[TASKS AND EXERCISES]:
**A)** Do these statements agree with the driver thread? (i) P4-630 is now running drivers downloaded from Nvidia. (ii) Warrgarbl reports problems with Nvidia drivers pushed by Windows Update. (iii) Kaynar says the Nvidia driver usually won't find the card in a laptop. Answer yes or no for each, and quote the deciding words from the thread.
**B)** Which usernames post in the driver thread? List each one once.
**C)** Pick up the driver thread after its final post, and write the reply that comes next.

[EXERCISE TEXT]:
# Difference in display drivers from Asus vs from Nvidia website



## P4-630 (Nov 7, 2014)

What is the difference for display drivers for laptops if I download them from the Asus website or the latest from Nvidia?
I was reading somewhere on the Nvidia website that it was recommended to use drivers from the manufacturer.


----------



## Kaynar (Nov 7, 2014)

If you are talking about Laptop drivers, then yes you should use the drivers Asus provides. Sometimes the hardware in laptops is a little different from the default NVidia design so NVidia's generic driver for laptops may not work on some models.


----------



## P4-630 (Nov 7, 2014)

Kaynar said:


> If you are talking about Laptop drivers, then yes you should use the drivers Asus provides. Sometimes the hardware in laptops is a little different from the default NVidia design so NVidia's generic driver for laptops may not work on some models.


Yeah for laptops I mean, forgot to mention.
Ah ok get it.

I'm running drivers downloaded from Nvidia now, it still works fine though.
It only does not show PhysX enabled in GPU-Z but it is installed.
But I don't have games that use PhysX anyway.


----------



## Kaynar (Nov 7, 2014)

well if the NVidia driver recognised your card in the laptop, then it should run fine. Usually the driver won't even find the card, thus wont install.


----------



## Warrgarbl (Nov 7, 2014)

What Kaynar said is correct. Definitely use manufacturer drivers if you care about stability. I work in the industry and we've had multiple models with problems with Intel HD Graphics drivers pushed by Windows Update which caused massive graphical errors on booting or problems with shutting down. Nvidia drivers seem to be fine, and I can't comment on AMD.

Personally, I use Nvidia-drivers for my laptop and use the manufacturer's Intel drivers, but if things go bad those drivers might be the problem.

Stored records:
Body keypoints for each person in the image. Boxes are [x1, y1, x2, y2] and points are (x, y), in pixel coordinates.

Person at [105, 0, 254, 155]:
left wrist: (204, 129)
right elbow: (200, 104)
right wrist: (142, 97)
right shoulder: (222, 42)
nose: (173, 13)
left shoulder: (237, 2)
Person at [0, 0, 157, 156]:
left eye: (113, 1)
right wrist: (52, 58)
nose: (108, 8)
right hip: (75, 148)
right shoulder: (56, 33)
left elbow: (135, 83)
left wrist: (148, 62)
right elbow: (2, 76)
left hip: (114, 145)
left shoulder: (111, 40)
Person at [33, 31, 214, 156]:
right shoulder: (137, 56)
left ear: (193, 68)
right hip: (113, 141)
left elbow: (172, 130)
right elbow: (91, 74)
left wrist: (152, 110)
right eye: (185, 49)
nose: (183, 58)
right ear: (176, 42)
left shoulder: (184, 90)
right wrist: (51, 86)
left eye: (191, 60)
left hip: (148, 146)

[EXERCISE RESULTS]:
**A)**
(i) Yes: "I'm running drivers downloaded from Nvidia now, it still works fine though."
(ii) No: "we've had multiple models with problems with Intel HD Graphics drivers pushed by Windows Update" and "Nvidia drivers seem to be fine"
(iii) Yes: "Usually the driver won't even find the card, thus wont install."

**B)** P4-630, Kaynar, Warrgarbl

**C)**
----------



## GhostRyder (Nov 7, 2014)

P4-630 said:


> What is the difference for display drivers for laptops if I download them from the Asus website or the latest from Nvidia?
> I was reading somewhere on the Nvidia website that it was recommended to use drivers from the manufacturer.


I agree with the above statements but its worth mentioning a few things:

1: Normally the drivers that are on the site are tested by Asus (Sometimes they do this multiple times with different drivers) for compatibility and to make sure the machines work fine with them hence why they keep them on the site.

2: The Drivers on Nvidia for the GPU are always the latest and greatest so when gaming it is a lot of tiems better to get the latest and greatest from Nvidia to guarantee maximum game support.

3: Some manufacturers use custom components and software that have to be gotten from the Manufacturer website and the stock ones from Nvidia (Or AMD in cases) will not work.  Asus is not one of those though so I would not worry.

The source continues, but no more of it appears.